By default, Pyrtable does not use any caching mechanism. In other words, any query operation will hit the Airtable server to fetch fresh data. In the example below the server will be queried twice:

class EmployeeRecord(BaseRecord):
    class Meta:
        # Meta data

    name = StringField('Name')

if __name__ == '__main__':
    # At this point there is no communication with the server --
    # query is being built but not iterated over:
    employees_query = EmployeeRecord.objects.all()

    # Now data will be fetched from the server:
    for employee in employees_query:
        print(employee.name)

    # Since no caching mechanism is active,
    # data will be fetched *again* from the server:
    for employee in employees_query:
        print(employee.name)

This can be reduced to a single server hit by storing the query results beforehand:

class EmployeeRecord(BaseRecord):
    class Meta:
        # Meta data

    name = StringField('Name')

if __name__ == '__main__':
    # Notice that the query results (not the query itself)
    # is now being stored, so all server communication happens here
    employees = list(EmployeeRecord.objects.all())

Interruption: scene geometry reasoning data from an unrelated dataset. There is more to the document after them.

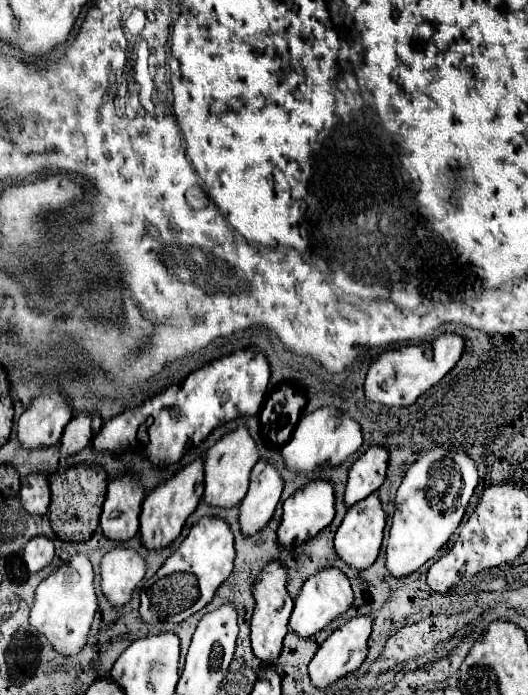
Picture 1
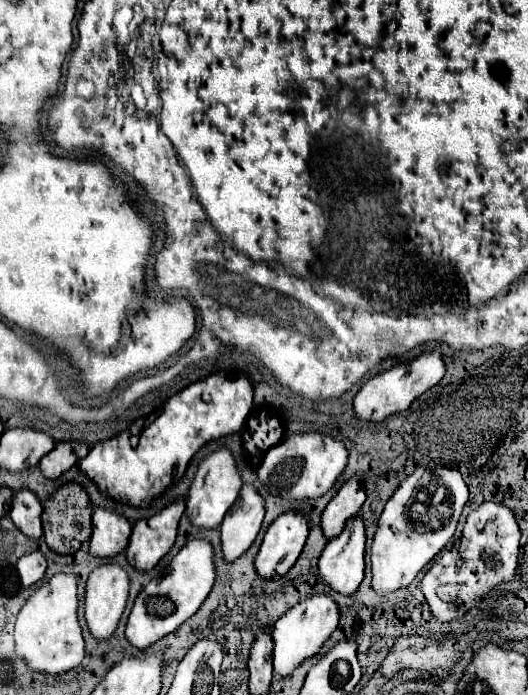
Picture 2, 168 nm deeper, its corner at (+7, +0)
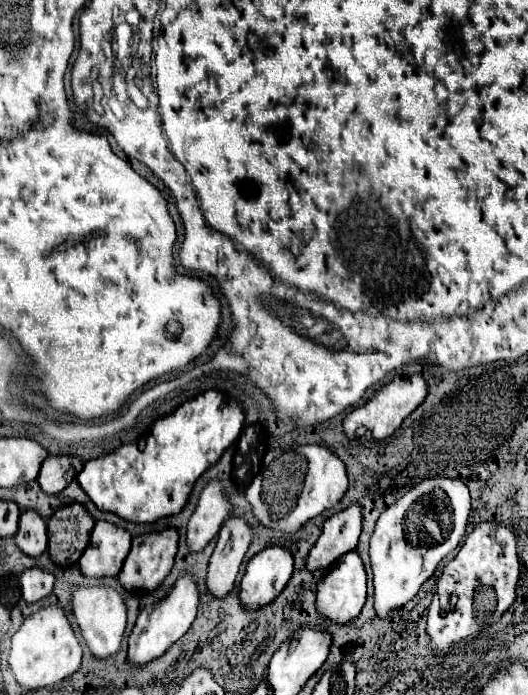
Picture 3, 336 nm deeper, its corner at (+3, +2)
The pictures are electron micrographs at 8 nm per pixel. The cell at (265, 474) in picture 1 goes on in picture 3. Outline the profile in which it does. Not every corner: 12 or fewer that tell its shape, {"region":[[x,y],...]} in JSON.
{"region":[[231,515],[217,535],[207,587],[215,597],[233,589],[253,529]]}

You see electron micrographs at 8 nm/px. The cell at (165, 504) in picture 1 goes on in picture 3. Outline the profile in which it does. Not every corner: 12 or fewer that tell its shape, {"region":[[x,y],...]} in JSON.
{"region":[[175,527],[133,539],[119,581],[153,591],[177,553]]}

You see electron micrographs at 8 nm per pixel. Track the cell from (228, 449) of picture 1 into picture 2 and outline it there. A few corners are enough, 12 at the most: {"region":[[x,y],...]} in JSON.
{"region":[[227,449],[201,461],[187,497],[193,527],[213,529],[239,497]]}

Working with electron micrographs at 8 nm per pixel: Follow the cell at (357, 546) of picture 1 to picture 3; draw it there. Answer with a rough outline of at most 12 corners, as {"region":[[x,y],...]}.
{"region":[[357,551],[323,571],[317,607],[335,623],[357,617],[367,573]]}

    # This happens without server communication
    for employee in employees:
        print(employee.name)

    # This also happens without server communication
    for employee in employees:
        print(employee.name)

However, in any case operations can be extremely slow when referring to linked records, i.e., those contained in SingleRecordLinkField and MultipleRecordLinkField fields. In these cases, the default strategy is to make a new server request for each linked record. If you are working on a table with several linked records this will obviously become a waste of resources, especially if some records are linked many times!

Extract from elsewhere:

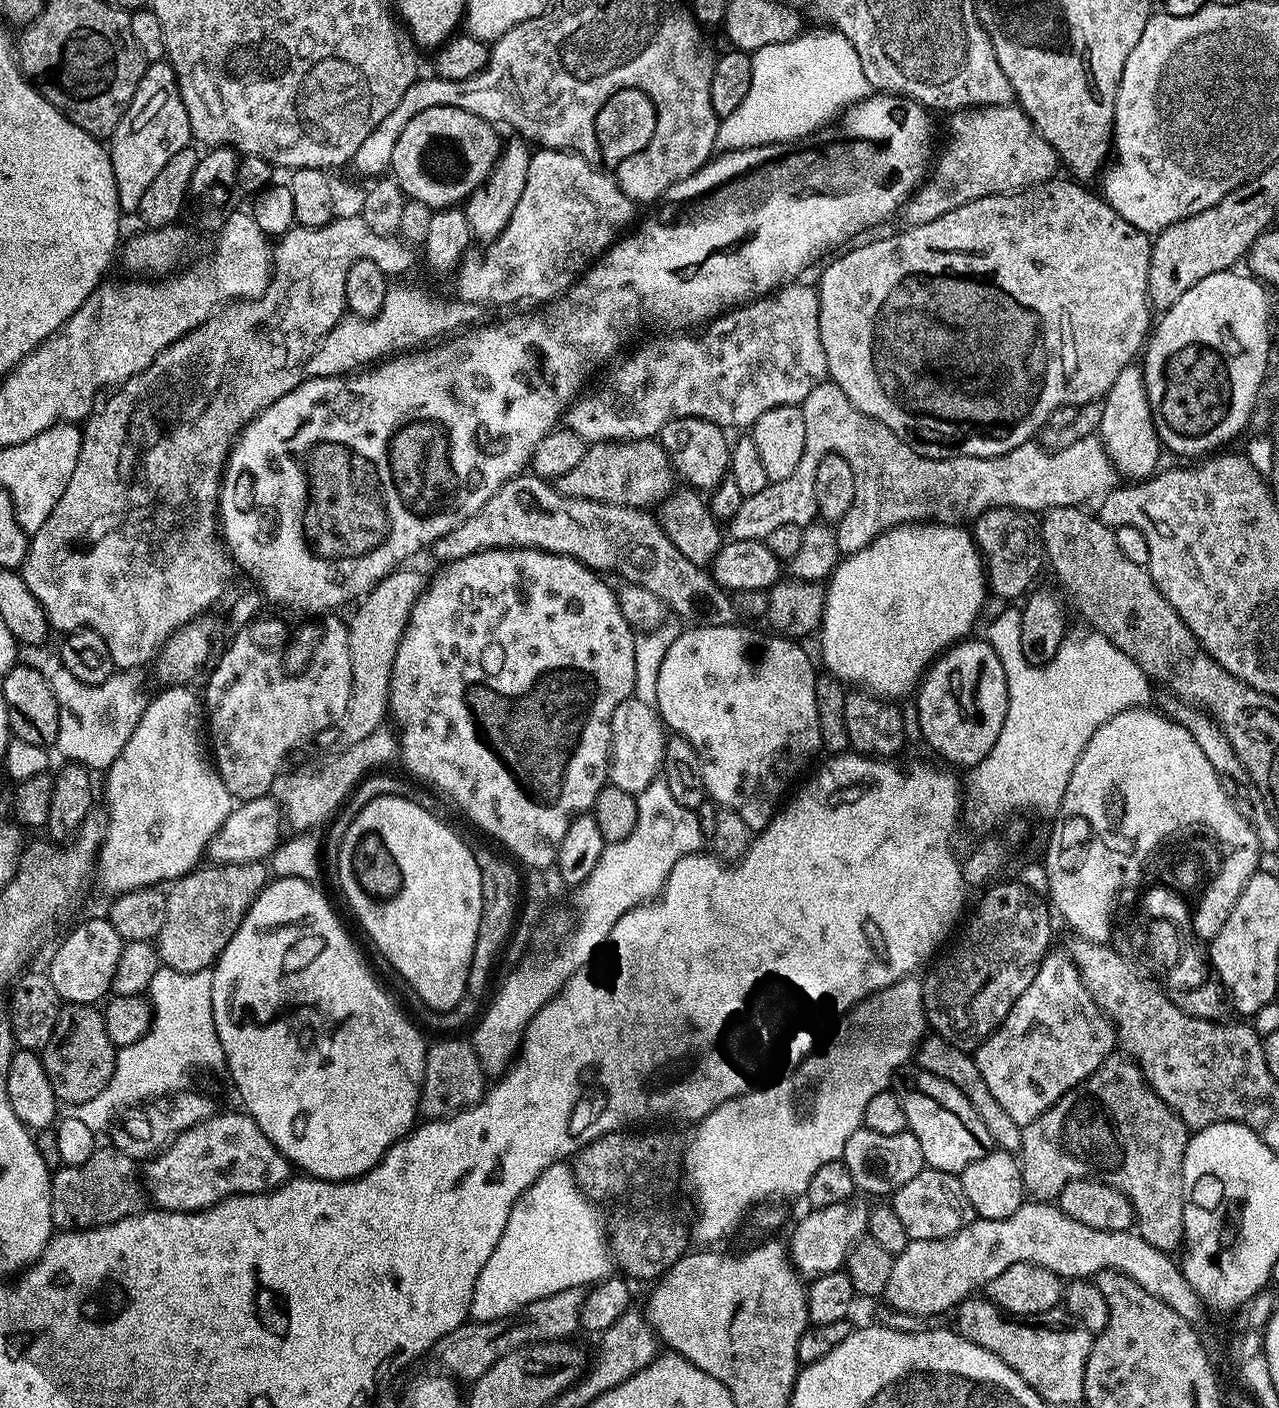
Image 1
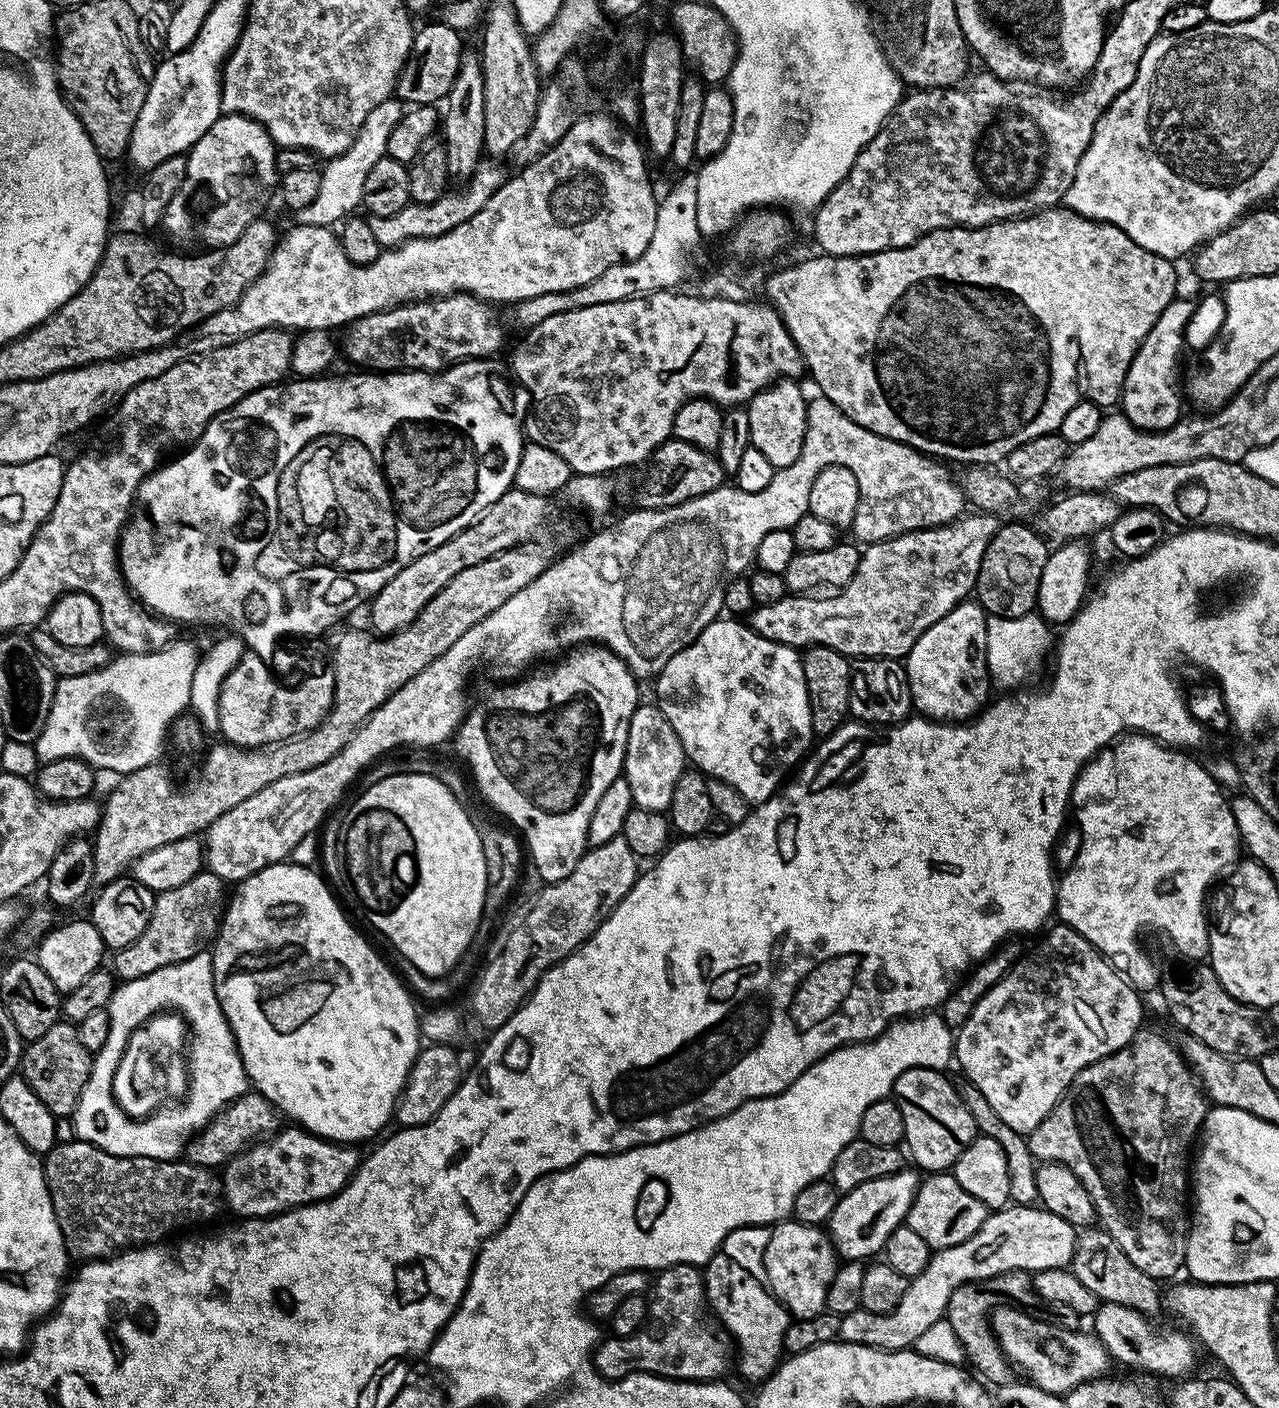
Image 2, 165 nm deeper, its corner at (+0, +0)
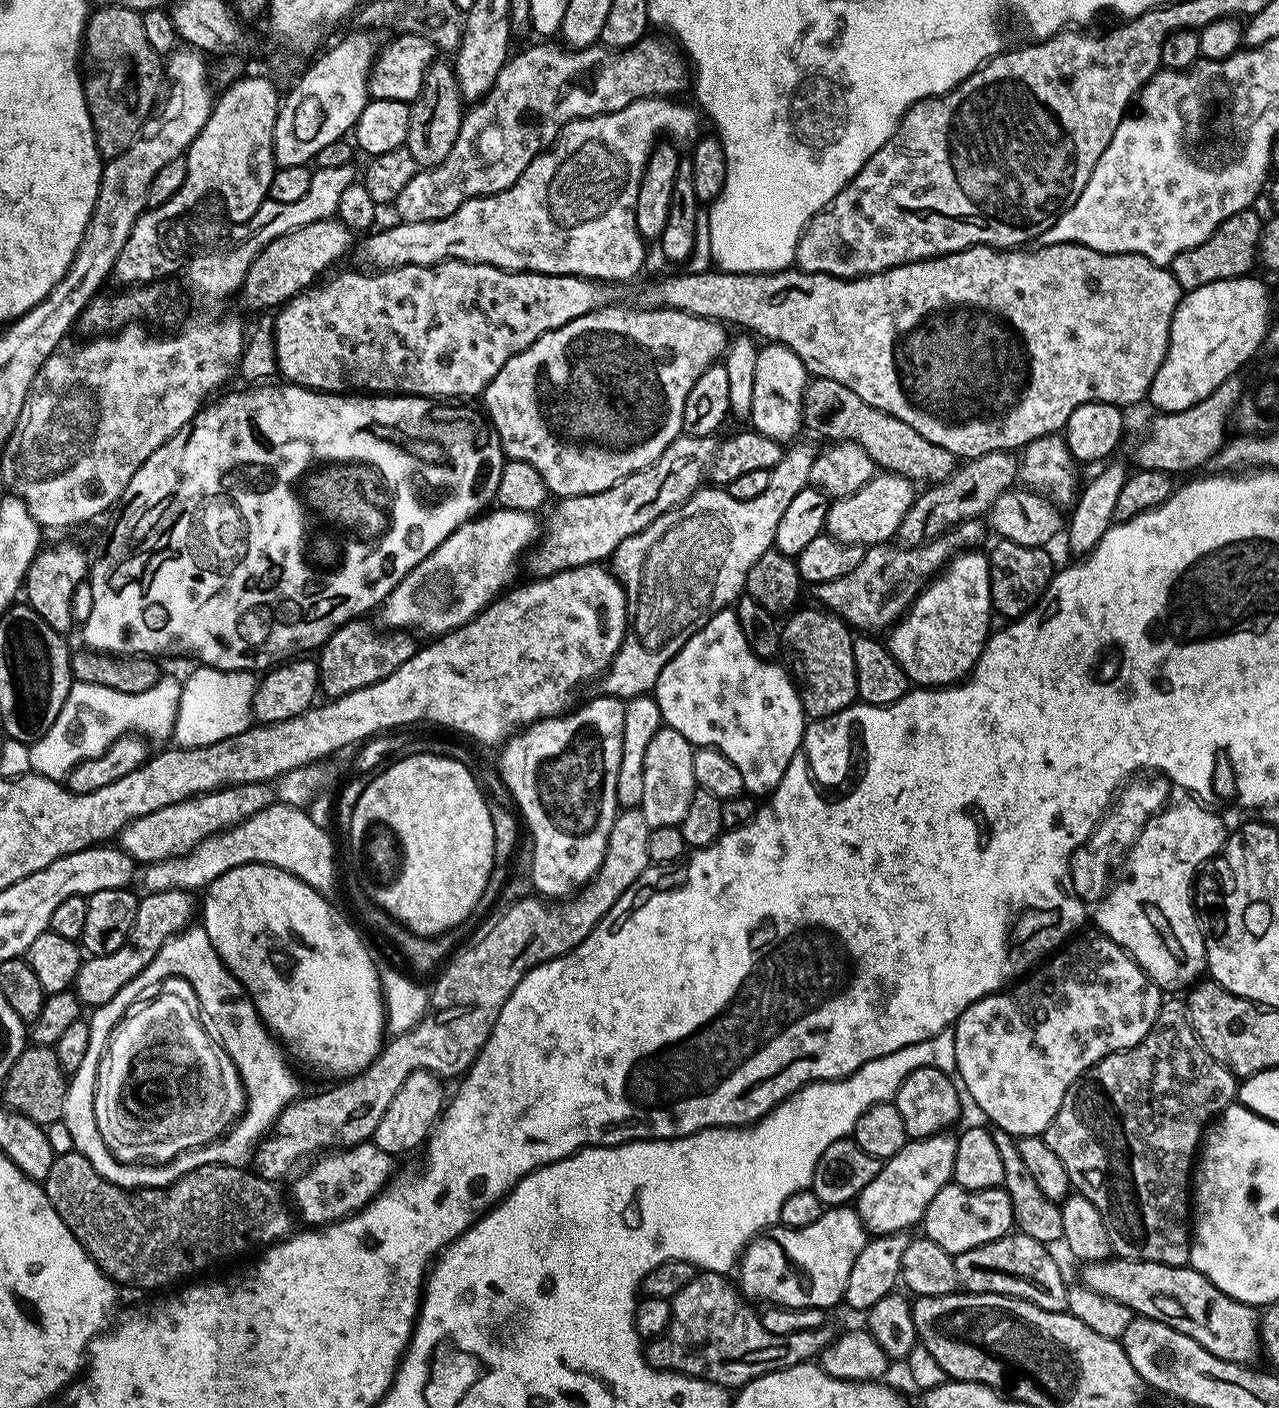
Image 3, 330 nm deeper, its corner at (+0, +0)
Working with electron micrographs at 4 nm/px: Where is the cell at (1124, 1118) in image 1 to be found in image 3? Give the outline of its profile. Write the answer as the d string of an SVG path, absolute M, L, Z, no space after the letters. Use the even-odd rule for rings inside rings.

To overcome this, Pyrtable offers a caching strategy for linked records. Instead of loading them one by one, you can first fetch all records from the linked table(s), then work normally over the “linking” table. The following example illustrates this strategy:

# This table contains the records that will be referred to
# in another table
class EmployeeRecord(BaseRecord):
    class Meta:
        # Meta data

    name = StringField('Name')

# This table has a field that links to the first one
class ProjectRecord(BaseRecord):
    class Meta:
        # Meta data

    team = MultipleRecordLinkField('Team Members',
                                   linked_class='EmployeeRecord')

if __name__ == '__main__':
    from pyrtable.context import set_default_context, SimpleCachingContext

    # Set up the caching mechanism
    caching_context = SimpleCachingContext()
    set_default_context(caching_context)

    # Fetch and cache all records from the Employee table
    caching_context.pre_cache(EmployeeRecord)

    # From now on references to ``.team`` field
    # will not require server requests
    for project in ProjectRecord.objects.all():
        print(project.name,
              ', '.join(employee.name for employee in project.team))

When caching will happen?

Besides calling caching_context.pre_cache(RecordClass), this mechanism will also cache any record that is fetched from the server. So, after using set_default_context(SimpleCachingContext()) any linked records will be fetched only once.

Note

If you read the source code you will notice that calling caching_context.pre_cache(EmployeeRecord) is the same as simply fetching all table records (as they will be cached). In other words, this call is equivalent to list(EmployeeRecord.objects.all()).

Controlling which tables are cached

Caching all tables may be too much depending on your scenario. This default behaviour can be tuned using constructor arguments for the SimpleCachingContext class:

class SimpleCachingContext(allow_classes=None, exclude_classes=None)

allow_classes, if specified, is a list of record classes that will always be cached. Any classes not listed will not be cached.

exclude_classes, on the other hand, is a list of record classes that will never be cached. Any classes not listed will be cached.

The CachingContext.pre_cache() method

This method can actually receive several arguments. Each argument specifies what is to be cached:

  • If the argument is a subclass of BaseRecord, then all records will be fetched (by calling .objects.all()) and cached.
  • If the argument is a query (e.g., MyTableRecord.objects.filter(…)), then the records will be fetched and cached.
  • If the argument is a single record object (with a non-null .id), then this record will be stored in the cache without being fetched from the server.